On the other hand, if you compare the market cap of the Utilities and Telecommunications sector there has been an amazing long-term stability between the two as is illustrated below. Telecommunications has represented 40% to 50% of the Utilities and Telecommunications in most of the years since 1880. There were exceptions, such as the 1920s when Utilities were the fastest growing sector in the economy and the 1990s when the Telecommunications Revolution exploded, but the 40-50% range has dominated the relationship between the two sectors for the past 125 years. Contrast this with the growth in the Media & Communications relative to Telecommunication Services that has occurred during the past 50 years. Combining Utilities and Telecommunications into a single sector and allowing Communications to be a sector unto itself appears to be the logical conclusion of analyzing the long-term trends of these sectors.

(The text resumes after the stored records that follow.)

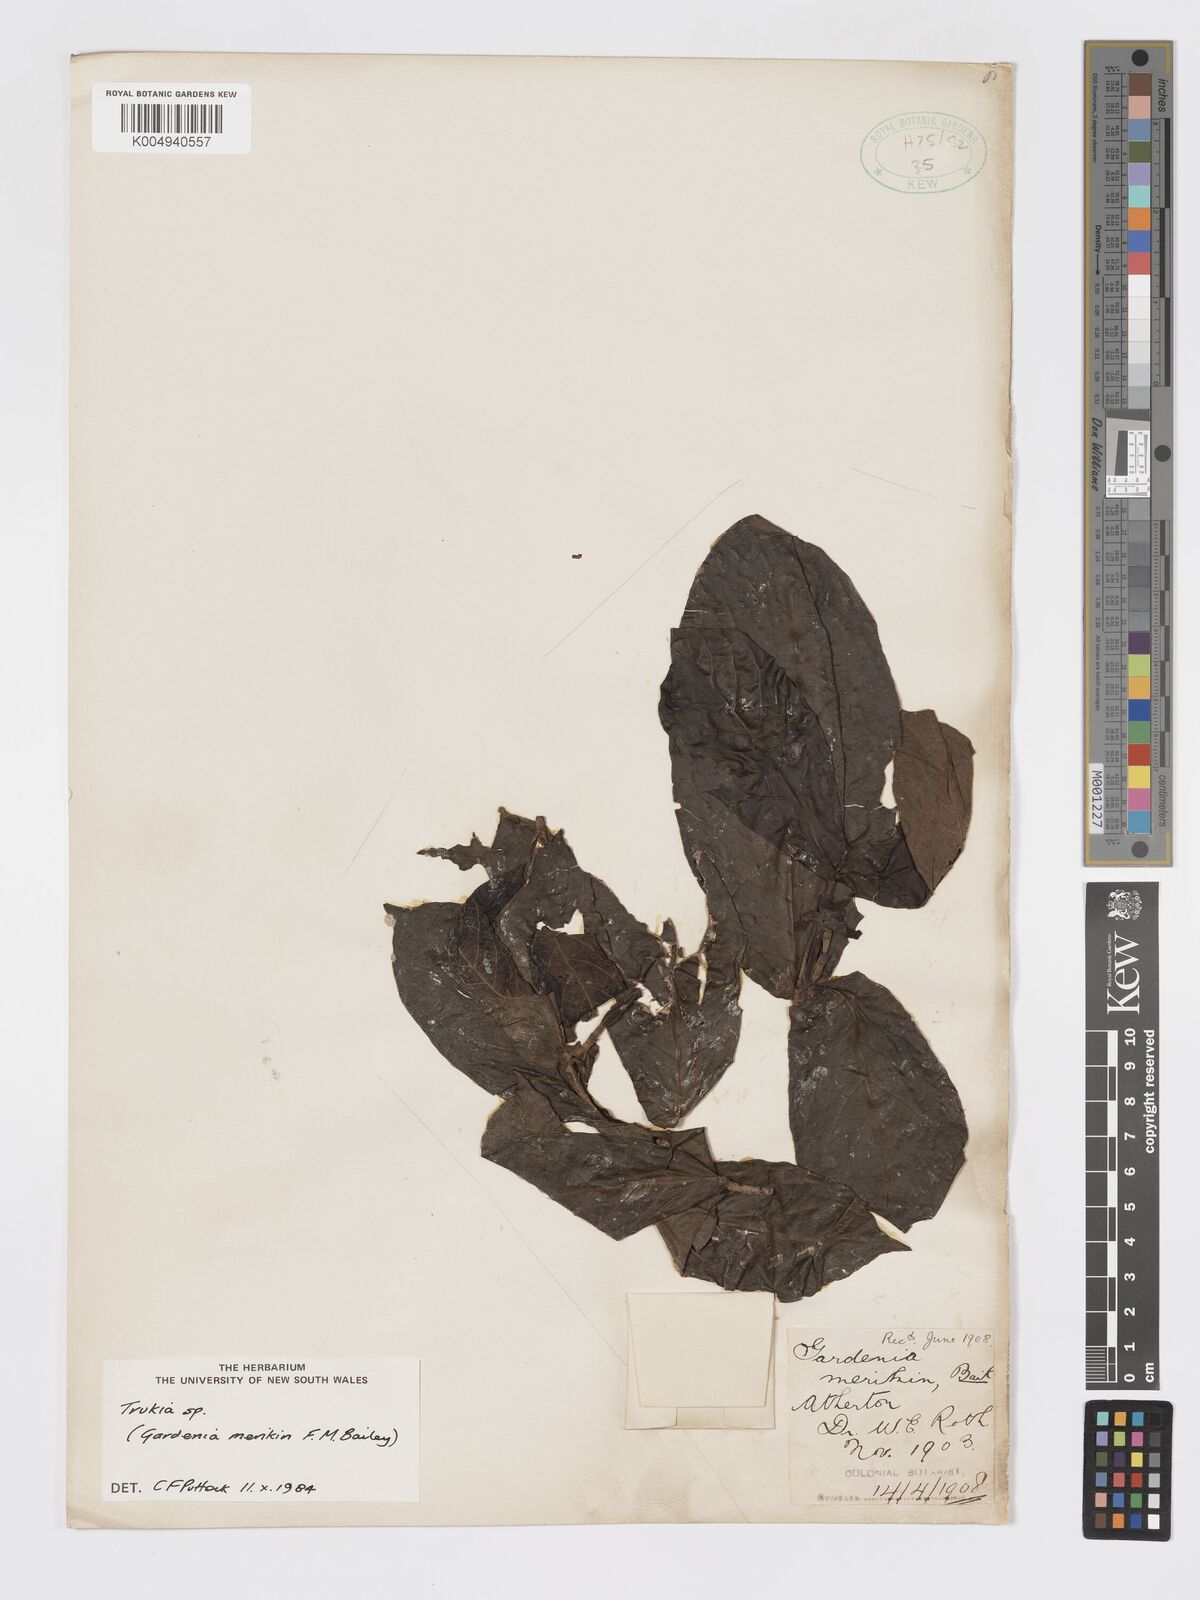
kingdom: Plantae
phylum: Tracheophyta
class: Magnoliopsida
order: Gentianales
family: Rubiaceae
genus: Atractocarpus
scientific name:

To us, the logical rearrangement would have been to create the Communications sector as a new sector, and add the Telecommunications sector into the Utilities to create a Utilities & Telecommunications sector. There are four sectors in the S&P 500 that represented less than 3% of the total market cap in August 2018, Materials (2.49%), Real Estate (2.70%), Telecommunication Services (2.00%) and Utilities (2.88%). GFD’s Transportation sector represents 2.23% of the S&P 500 market cap. By combining the Utilities and Telecommunications sectors into a single entity, it would now represent 4.88% of the S&P 500 market cap the reduced Communications sector would represent about 10%. This would resolve the inherent conflict between a rapidly growing Media & Entertainment division within Communications and the low-growth Telecommunications sector.
For this reason, Global Financial Data is making this change in its sectors. Communications is a sector unto itself that excludes Telecommunication Services and the Telecommunication Services is now part of the Utilities & Telecommunications Sector.
We invite your comments on these changes.